3. A freely falling body has traveled 1/3 of its path in the last second of its fall. Find the fall time t and height h from which the body fell.

Solution . From the laws of motion of a body with constant acceleration and zero initial velocity, we obtain the following equations:

Here = 1 s. Solving the resulting system of equations, we find:

According to the task t> 1. This condition is satisfied by the root
5.4 s Next we get:

4. The balloon rises vertically upwards from the surface of the Earth with acceleration a = 2 m/s 2 . After  = 10 s after the start of movement, an object came off the basket of the ball. What is the maximum height h m will this item go up? After what time t 1 and with what speed v 1 will it fall to the Earth?

R solution . The object came off the basket of the balloon at a height
having speed v 0 = but pointing vertically upwards. Let's choose a reference system - the axis OH, directed vertically upwards, and depict in the figure the position of the object at the moment of separation from the basket. The maximum height is

h m =h 0 +S m ,

where
- the path traveled by the object during the time after the liftoff until the rise to the maximum height, i.e.

Further, it is obvious that after the separation, the object moves upward during the time
until it stops at its highest point, after which it falls freely from a height h m; while the time of its fall tfind from the relation
those.

Consequently,

The speed of an object that fell to the Earth is determined from the relation

5. With what time interval did two drops of water break away from the roof eaves if, two seconds after the second drop began to fall, the distance between them was S= 25 m?

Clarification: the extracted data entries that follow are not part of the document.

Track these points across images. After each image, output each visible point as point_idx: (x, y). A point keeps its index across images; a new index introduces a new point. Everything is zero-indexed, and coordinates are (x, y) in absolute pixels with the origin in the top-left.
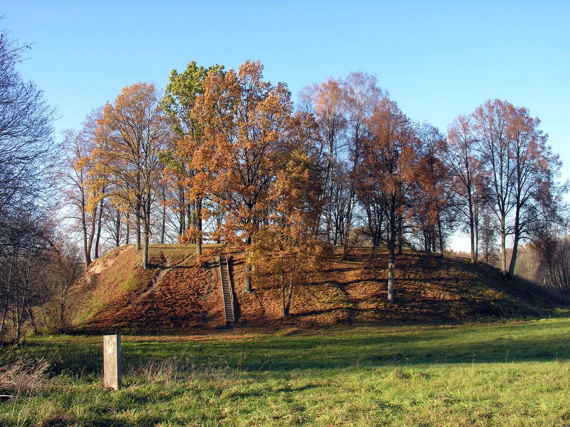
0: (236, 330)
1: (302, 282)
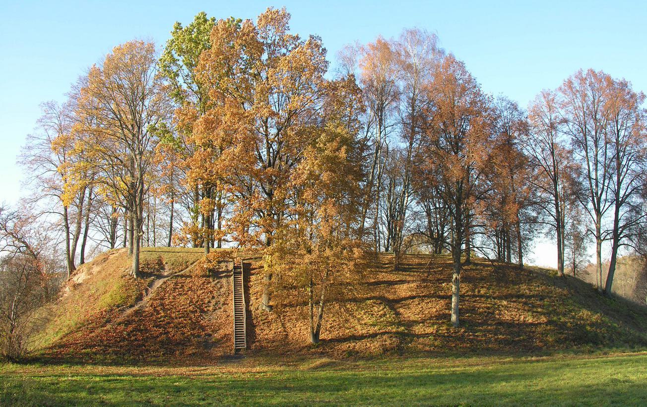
0: (246, 361)
1: (338, 296)
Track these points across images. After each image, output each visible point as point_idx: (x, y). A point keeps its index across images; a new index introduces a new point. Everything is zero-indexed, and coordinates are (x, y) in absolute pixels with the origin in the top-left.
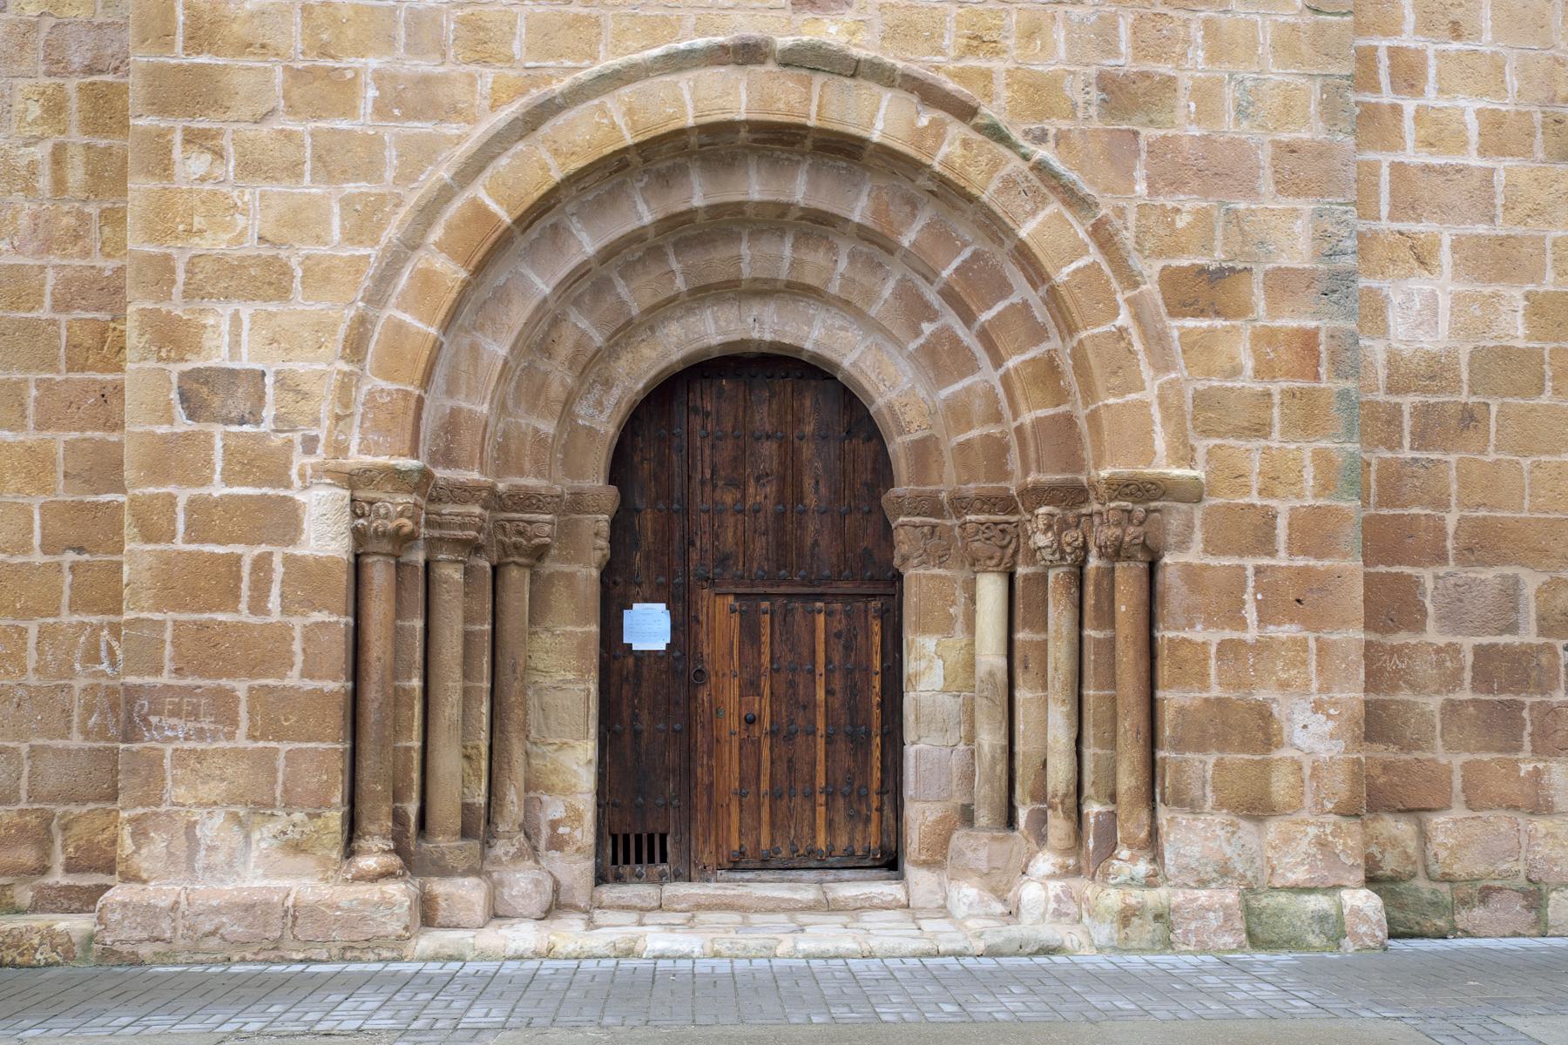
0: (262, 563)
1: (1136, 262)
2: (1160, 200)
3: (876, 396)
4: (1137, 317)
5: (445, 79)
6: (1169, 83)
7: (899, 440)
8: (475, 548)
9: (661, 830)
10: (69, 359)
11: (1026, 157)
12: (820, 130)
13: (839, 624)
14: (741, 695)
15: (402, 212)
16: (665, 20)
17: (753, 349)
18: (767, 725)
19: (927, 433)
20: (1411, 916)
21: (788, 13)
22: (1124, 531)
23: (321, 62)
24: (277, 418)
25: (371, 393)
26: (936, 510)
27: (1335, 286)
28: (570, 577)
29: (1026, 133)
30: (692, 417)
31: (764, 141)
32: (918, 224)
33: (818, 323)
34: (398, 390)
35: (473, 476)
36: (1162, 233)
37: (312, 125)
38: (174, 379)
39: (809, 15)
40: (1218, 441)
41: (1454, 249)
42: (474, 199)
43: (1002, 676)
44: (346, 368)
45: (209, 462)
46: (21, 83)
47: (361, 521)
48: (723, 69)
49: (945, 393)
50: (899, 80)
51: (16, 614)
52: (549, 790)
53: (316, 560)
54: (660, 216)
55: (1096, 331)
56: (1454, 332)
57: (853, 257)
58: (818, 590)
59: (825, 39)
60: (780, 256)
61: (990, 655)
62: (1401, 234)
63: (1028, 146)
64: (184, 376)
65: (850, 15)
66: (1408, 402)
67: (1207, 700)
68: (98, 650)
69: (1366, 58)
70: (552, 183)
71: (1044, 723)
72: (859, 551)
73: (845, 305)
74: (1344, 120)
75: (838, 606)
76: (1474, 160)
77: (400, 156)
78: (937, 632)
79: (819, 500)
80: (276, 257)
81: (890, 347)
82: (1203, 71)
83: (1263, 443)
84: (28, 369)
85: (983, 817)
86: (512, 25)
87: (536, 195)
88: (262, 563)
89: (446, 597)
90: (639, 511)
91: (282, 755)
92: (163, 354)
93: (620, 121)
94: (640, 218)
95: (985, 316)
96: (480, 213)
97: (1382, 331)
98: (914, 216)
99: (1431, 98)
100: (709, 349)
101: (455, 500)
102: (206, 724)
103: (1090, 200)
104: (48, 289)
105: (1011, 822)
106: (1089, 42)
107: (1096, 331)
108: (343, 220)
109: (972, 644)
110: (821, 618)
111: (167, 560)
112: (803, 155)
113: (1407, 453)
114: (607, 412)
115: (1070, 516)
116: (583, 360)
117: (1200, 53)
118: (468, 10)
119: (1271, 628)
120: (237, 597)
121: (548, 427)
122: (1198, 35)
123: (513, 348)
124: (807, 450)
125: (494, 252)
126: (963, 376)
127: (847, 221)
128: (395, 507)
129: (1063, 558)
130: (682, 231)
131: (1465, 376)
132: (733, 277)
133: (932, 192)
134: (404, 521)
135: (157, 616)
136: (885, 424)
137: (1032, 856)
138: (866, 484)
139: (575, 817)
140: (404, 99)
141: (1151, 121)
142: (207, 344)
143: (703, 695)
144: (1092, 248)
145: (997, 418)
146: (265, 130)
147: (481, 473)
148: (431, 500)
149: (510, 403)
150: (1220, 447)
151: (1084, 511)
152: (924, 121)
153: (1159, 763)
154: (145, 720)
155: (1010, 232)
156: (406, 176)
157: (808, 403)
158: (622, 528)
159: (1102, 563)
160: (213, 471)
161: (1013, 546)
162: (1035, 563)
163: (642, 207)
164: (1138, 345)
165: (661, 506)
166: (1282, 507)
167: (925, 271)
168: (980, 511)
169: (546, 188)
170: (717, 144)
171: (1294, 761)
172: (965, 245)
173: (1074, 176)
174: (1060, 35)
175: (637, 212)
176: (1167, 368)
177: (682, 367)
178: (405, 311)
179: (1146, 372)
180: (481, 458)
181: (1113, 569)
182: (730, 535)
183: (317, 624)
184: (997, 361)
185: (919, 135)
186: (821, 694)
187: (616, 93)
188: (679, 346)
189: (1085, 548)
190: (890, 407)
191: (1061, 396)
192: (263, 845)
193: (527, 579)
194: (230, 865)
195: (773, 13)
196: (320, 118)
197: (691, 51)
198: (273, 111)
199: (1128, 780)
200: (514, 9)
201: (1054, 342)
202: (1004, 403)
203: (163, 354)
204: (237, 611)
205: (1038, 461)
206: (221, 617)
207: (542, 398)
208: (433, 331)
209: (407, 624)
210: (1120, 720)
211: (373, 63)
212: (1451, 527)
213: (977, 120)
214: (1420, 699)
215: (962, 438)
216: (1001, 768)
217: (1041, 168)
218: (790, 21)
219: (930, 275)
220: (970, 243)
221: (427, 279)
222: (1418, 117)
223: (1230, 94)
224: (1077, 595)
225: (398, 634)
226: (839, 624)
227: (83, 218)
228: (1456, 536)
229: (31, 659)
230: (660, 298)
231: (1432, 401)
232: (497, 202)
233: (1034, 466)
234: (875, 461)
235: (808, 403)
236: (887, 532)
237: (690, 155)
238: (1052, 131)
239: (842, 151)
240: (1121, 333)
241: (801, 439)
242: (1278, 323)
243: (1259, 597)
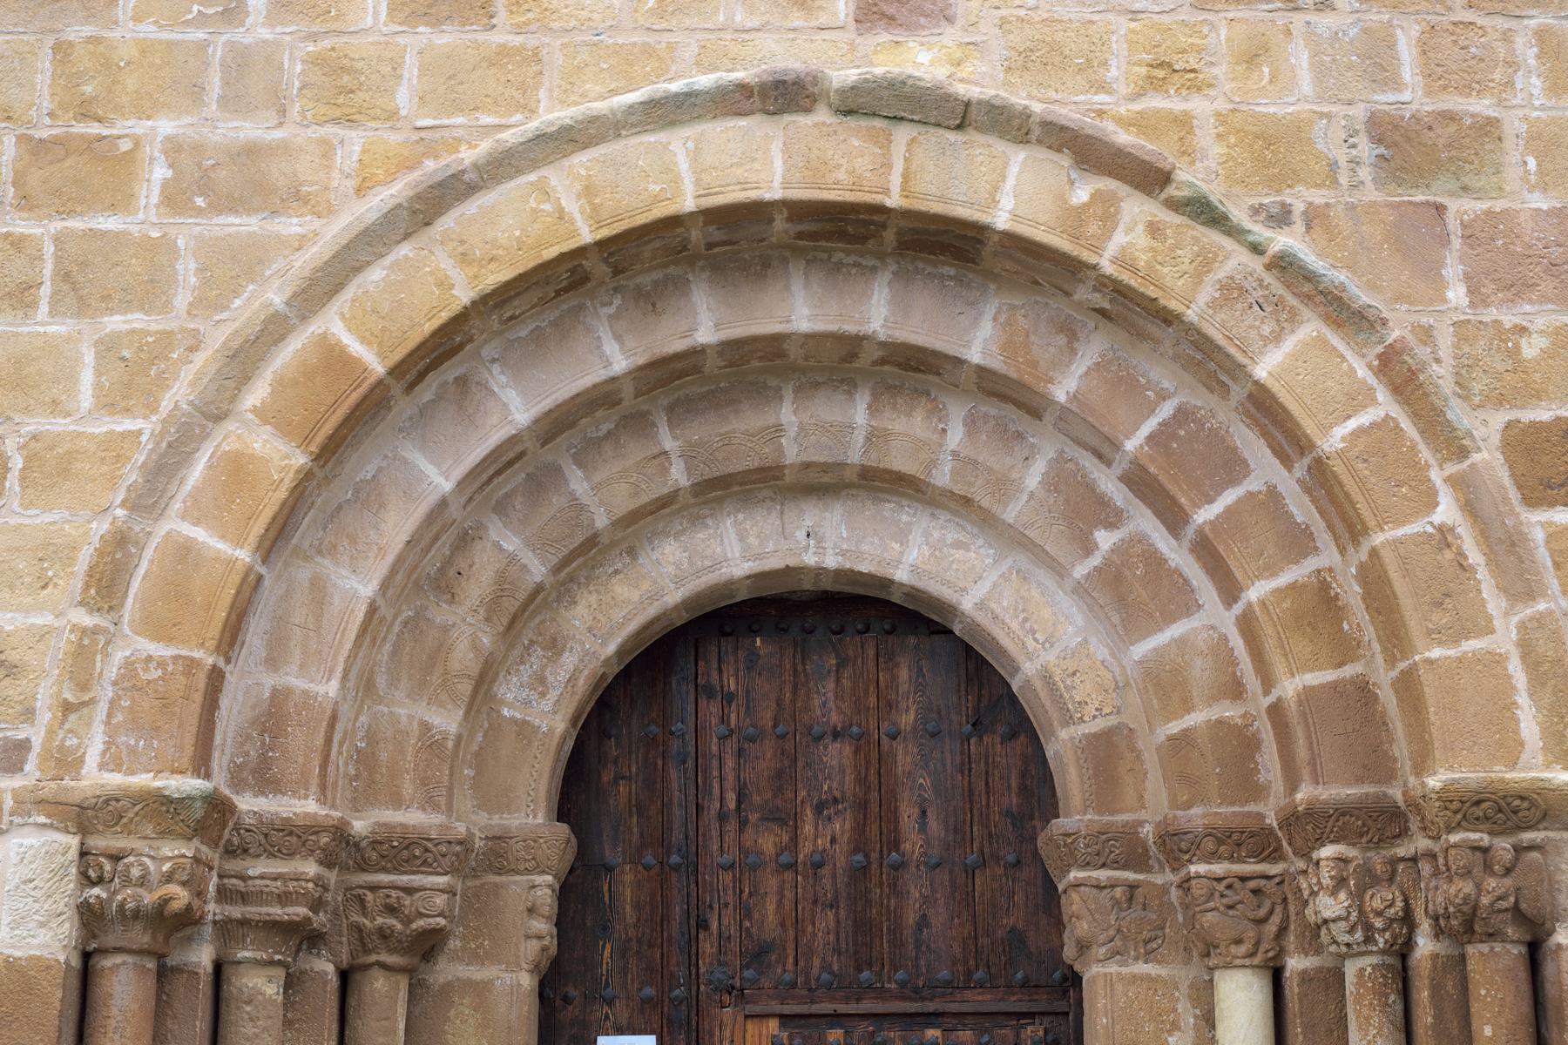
1: (1459, 415)
2: (1491, 314)
3: (1020, 658)
4: (1470, 508)
5: (284, 148)
6: (1488, 128)
7: (1064, 734)
8: (307, 938)
11: (1256, 249)
12: (907, 214)
15: (200, 359)
16: (648, 51)
17: (808, 585)
19: (1113, 721)
21: (850, 35)
22: (1478, 886)
23: (81, 128)
25: (128, 664)
26: (1136, 857)
28: (481, 989)
29: (1256, 211)
30: (703, 702)
31: (814, 236)
32: (1081, 366)
33: (916, 537)
34: (176, 658)
35: (306, 807)
36: (1500, 367)
37: (57, 225)
39: (884, 37)
42: (324, 337)
44: (88, 620)
47: (96, 891)
48: (742, 122)
49: (1141, 649)
50: (1036, 132)
54: (641, 361)
55: (1400, 532)
57: (971, 424)
58: (931, 1007)
59: (910, 70)
60: (851, 424)
65: (951, 36)
70: (455, 308)
72: (1000, 933)
73: (960, 505)
77: (200, 271)
79: (927, 842)
81: (1042, 575)
82: (1542, 108)
86: (397, 65)
87: (429, 327)
89: (249, 1030)
90: (609, 869)
93: (571, 206)
94: (608, 364)
95: (1204, 515)
96: (333, 358)
98: (1074, 352)
100: (730, 585)
101: (273, 851)
103: (1370, 314)
106: (1350, 67)
107: (1400, 532)
108: (98, 373)
112: (881, 256)
114: (553, 695)
115: (1377, 860)
116: (511, 605)
117: (1534, 80)
118: (327, 43)
121: (447, 721)
122: (1530, 55)
123: (384, 586)
124: (904, 757)
125: (351, 427)
126: (1170, 618)
127: (958, 362)
128: (159, 864)
129: (1368, 940)
130: (676, 383)
132: (768, 462)
133: (1102, 312)
134: (174, 889)
136: (1039, 706)
138: (1008, 813)
140: (206, 182)
141: (1465, 189)
144: (1382, 395)
145: (1236, 690)
147: (322, 800)
148: (230, 852)
149: (381, 681)
151: (1401, 852)
152: (1081, 195)
155: (1238, 371)
156: (209, 301)
157: (904, 674)
158: (578, 898)
159: (1442, 948)
161: (1276, 919)
162: (1318, 950)
163: (611, 347)
164: (1475, 557)
165: (649, 859)
167: (1095, 441)
168: (1213, 857)
169: (445, 316)
170: (736, 240)
172: (1163, 396)
173: (1341, 276)
174: (1300, 58)
175: (602, 355)
176: (1530, 593)
177: (685, 617)
178: (197, 523)
179: (1494, 603)
180: (323, 774)
181: (1463, 958)
182: (771, 908)
184: (1230, 590)
185: (1075, 218)
187: (566, 162)
188: (678, 581)
189: (1408, 919)
190: (1047, 678)
191: (1346, 649)
193: (403, 994)
195: (826, 35)
196: (71, 213)
197: (689, 95)
200: (401, 40)
201: (1327, 556)
202: (1246, 665)
205: (1312, 763)
207: (438, 671)
208: (244, 555)
211: (166, 126)
213: (1171, 191)
215: (1174, 727)
217: (1284, 265)
218: (852, 46)
219: (1105, 449)
220: (1171, 392)
221: (237, 470)
224: (1399, 1007)
230: (644, 499)
232: (363, 340)
233: (1306, 772)
234: (1024, 774)
235: (904, 674)
236: (1049, 898)
237: (692, 261)
238: (1299, 207)
239: (946, 248)
240: (1444, 534)
241: (893, 737)
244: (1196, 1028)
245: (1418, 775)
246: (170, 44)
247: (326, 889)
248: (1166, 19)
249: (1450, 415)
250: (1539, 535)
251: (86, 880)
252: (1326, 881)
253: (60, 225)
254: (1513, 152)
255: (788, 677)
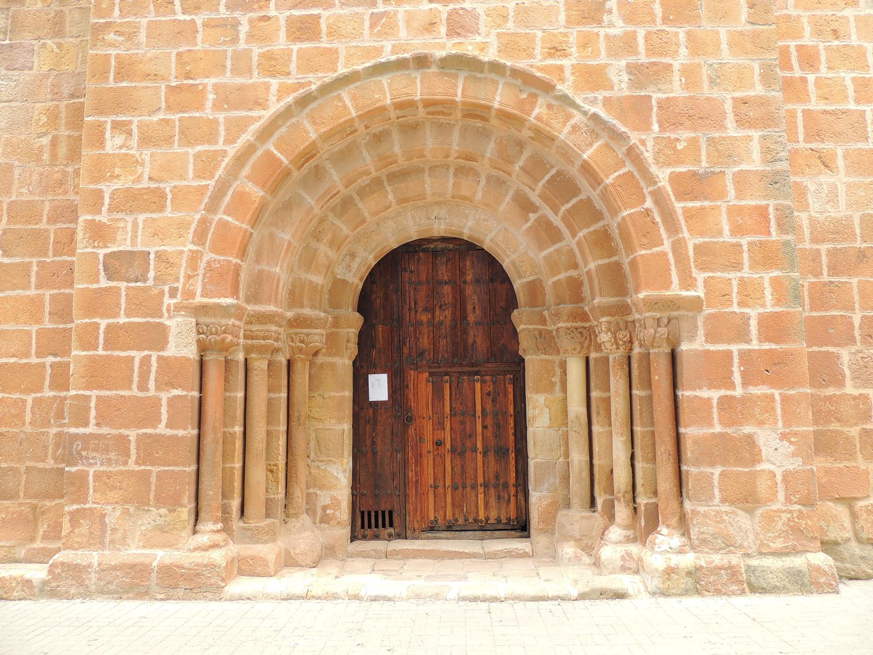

Solution . Let  be the time interval between the separation of the first and second drops, t= 2 s - time from the moment of separation of the second drop. Then, by the time the second drop breaks off, the first drop has passed the path S 0 = g 2 /2 and had a speed v 0 = g. Further, it is obvious that the distance between the drops is equal to

where
- the path traveled by the first drop in time t,
- the path traveled by the second drop during the same time.

Consequently,

Solving the resulting equation and taking into account that > 0, we find:

6. A ball is rolled up an inclined board. On distance l\u003d 30 cm from the beginning of the throw, the ball visited twice: after t 1 = 1 s and after t 2 = 2 s after the start of movement. Determine initial speed v 0 and acceleration a ball, assuming it to be constant.

Solution . We write down the law of motion of the ball, choosing the axis OX, directed along the movement of the ball:

Let's rewrite this equation like this:

At x=l this equation has roots t 1 and t 2 .

Therefore, by Viette's theorem

Solving this system, we find:

\u003d 30 cm / s 2,

= 45 cm/s.

Comment . This problem can be solved in another way, namely: using the law of motion
write two equations x(t 1) =l And x(t 2) =l, and then solve the resulting system of equations with two unknowns v 0 and a.